JOB ITEM: Below is some data; print it all back exactly.

Collection entries
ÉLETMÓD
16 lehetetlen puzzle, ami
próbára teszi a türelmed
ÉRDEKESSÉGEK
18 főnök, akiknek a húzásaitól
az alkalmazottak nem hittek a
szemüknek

RESPONSE AREA:
ÉLETMÓD
16 lehetetlen puzzle, ami
próbára teszi a türelmed
ÉRDEKESSÉGEK
18 főnök, akiknek a húzásaitól
az alkalmazottak nem hittek a
szemüknek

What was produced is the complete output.